Here Krauss does not even pause to consider the responses to this complaint. It’s like he’s not even aware that they exist. In fact I’d put money on it, and here’s the problem. Krauss knows a lot about physics (in spite of him misdiagnosing Craig’s arguments that relate to science). On the whole he knows his subject well, and if he disagrees with someone (especially a religious someone, it turns out), he takes them to task for not – so he thinks – really understanding science. And yet when it comes to arguments outside of that field (like meta-ethics in this case), he charges like a bull without even the slightest background in the relevant arguments and ends up thinking that he has made a victorious rebuttal, not knowing that this is a rebuttal that has been relegated to a long, long list of failed arguments already. The argument is one that should be returned to Krauss with “revise and resubmit” written in red pen on the front.
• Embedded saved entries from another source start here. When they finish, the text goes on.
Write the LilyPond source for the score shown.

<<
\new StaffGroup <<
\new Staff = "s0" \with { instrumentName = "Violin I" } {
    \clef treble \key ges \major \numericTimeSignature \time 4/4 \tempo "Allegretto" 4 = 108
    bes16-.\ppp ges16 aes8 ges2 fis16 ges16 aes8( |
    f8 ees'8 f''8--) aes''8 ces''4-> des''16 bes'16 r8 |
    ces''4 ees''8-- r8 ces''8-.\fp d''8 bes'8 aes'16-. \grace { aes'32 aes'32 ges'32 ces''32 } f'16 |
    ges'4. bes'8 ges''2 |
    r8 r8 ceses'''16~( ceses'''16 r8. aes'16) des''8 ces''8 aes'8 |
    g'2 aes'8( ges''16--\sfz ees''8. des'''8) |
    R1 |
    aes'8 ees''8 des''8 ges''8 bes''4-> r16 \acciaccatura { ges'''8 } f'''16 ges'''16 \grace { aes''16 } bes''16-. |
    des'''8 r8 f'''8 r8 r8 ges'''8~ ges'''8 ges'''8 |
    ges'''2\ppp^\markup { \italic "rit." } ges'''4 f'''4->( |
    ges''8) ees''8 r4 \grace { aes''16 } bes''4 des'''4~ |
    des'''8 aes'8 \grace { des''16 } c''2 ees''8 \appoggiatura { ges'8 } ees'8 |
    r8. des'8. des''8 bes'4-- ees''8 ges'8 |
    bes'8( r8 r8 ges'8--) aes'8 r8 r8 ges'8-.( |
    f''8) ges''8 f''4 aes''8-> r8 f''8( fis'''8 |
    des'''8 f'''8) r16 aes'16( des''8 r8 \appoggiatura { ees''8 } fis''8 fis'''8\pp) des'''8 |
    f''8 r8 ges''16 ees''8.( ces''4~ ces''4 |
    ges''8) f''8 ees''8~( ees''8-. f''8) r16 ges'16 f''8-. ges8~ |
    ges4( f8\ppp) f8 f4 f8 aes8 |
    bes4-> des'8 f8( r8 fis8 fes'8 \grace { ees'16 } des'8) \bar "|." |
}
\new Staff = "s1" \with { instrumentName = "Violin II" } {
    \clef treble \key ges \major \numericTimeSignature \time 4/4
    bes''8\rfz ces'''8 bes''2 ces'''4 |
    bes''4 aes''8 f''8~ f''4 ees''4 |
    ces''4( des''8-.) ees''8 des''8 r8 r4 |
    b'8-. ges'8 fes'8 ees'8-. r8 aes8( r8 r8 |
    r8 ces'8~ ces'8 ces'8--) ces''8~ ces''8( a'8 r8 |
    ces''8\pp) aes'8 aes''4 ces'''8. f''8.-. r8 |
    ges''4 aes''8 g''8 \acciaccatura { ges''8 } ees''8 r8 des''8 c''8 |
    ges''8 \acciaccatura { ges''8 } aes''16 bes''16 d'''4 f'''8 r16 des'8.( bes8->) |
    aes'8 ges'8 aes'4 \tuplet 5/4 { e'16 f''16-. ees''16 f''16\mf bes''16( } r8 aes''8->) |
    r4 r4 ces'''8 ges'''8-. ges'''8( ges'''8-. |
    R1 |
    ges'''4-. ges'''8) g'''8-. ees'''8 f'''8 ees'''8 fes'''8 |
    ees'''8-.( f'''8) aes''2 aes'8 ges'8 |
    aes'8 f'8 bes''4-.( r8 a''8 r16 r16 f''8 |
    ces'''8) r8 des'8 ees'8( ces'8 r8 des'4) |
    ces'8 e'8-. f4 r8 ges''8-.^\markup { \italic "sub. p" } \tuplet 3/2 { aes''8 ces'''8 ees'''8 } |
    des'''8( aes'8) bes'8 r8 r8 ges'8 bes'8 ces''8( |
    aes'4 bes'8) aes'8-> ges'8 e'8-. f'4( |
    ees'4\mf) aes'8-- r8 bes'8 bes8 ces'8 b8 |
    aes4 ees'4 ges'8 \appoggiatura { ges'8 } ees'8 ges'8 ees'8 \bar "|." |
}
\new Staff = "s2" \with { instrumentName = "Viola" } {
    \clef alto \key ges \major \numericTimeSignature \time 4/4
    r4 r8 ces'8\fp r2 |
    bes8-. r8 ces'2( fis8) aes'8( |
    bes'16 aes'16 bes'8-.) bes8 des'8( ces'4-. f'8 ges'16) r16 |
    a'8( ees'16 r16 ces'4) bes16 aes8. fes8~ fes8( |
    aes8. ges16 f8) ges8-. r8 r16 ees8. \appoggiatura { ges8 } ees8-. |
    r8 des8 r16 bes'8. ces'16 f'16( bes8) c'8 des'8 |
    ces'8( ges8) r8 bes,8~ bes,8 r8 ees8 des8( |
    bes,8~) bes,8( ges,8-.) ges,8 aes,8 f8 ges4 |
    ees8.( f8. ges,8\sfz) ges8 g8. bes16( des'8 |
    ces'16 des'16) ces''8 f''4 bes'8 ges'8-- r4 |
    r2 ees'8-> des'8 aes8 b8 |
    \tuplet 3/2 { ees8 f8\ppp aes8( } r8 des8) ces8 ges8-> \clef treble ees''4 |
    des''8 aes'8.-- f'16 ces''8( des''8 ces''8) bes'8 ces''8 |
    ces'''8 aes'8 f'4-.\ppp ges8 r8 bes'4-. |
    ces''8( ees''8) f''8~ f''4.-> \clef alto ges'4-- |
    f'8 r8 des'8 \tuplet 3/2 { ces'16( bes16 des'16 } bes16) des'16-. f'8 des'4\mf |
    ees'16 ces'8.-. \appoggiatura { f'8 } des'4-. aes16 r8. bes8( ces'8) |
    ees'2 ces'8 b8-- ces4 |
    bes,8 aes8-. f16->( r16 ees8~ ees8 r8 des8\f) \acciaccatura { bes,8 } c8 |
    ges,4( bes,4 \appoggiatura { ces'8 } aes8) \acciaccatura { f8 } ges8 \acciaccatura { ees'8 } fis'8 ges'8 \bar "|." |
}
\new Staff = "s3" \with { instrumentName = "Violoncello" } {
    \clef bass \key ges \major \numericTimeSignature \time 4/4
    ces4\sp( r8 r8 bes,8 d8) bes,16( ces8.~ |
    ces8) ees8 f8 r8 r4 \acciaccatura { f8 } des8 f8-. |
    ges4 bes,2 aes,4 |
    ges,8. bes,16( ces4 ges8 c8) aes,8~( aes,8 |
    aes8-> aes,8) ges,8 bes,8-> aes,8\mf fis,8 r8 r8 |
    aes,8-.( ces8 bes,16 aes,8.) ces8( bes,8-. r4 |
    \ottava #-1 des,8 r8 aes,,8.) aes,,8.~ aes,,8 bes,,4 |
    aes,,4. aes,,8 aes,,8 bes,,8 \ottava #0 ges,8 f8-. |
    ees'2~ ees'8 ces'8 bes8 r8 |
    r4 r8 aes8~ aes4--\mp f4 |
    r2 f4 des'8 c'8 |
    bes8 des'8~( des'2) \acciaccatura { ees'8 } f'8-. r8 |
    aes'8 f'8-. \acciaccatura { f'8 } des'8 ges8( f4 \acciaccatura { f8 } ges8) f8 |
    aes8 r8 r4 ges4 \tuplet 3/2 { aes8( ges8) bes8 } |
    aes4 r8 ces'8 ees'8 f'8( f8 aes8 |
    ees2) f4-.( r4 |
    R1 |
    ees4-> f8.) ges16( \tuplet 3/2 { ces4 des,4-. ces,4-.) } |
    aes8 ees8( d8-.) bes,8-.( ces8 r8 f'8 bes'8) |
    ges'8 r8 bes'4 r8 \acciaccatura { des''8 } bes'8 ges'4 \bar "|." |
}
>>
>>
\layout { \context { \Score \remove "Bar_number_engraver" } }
I’m sure Dr Krauss doesn’t read my blog (I’m not a scientist), but even a relative small timer like me has addressed this in the past (in 2007), when I attempted to explain that the mere fact that God has reasons for commanding as he does cannot, by itself, show that morality is not grounded in God’s commands. The condensed version of the response is to point out that being good for people or being loving or kind does not in itself make something morally required. There are two easily stated reasons for this (and perhaps more). Firstly it falls afoul of the fact/value distinction, as noted by Hume (who note that no strictly evaluative conclusion or ought statement can be inferred solely from non-evaluative, descriptive premises). Secondly, inferring directly from “good, kind” etc to “morally required” has the absurd conclusion that we are morally required to do a vast number of things most of which are incompatible (since it would be good for people if I became a foreign aid worker, and it would also be good for people if I did other things here in New Zealand, for example).
I followed the above blog post up much later with a blog about how God’s reasons for commanding as he does do not require him to command in a given way, they merely offer constraints. Others have made the point before me; Philip Quinn, Baruch Brody, John Hare, Robert Adams. But if one is going to get hot under the collar and complain about another person’s ignorance in a field of study, and then bring out the “big guns” and offer a purportedly devastating critique, one really cannot afford to then just offer a weak old objection that has been squarely addressed multiple times. But Krauss seems oblivious to all of this.
There’s a valuable lesson here about having one’s house in order before trying to mend others’, or about glass houses and stone throwing (the other lesson is about writing about your disagreements with people while still angry). While I don’t think that it’s acceptable for other people to fall prey to such ignorance combined with confidence just because “Krauss does it too” (and as I said, I don’t think Craig’s arguments succumb to Krauss’s criticisms anyway), given that Krauss himself complains that others blunder into territory that the simply don’t understand, I cannot resist the comeback: Physicist, heal thyself! (Badum tish).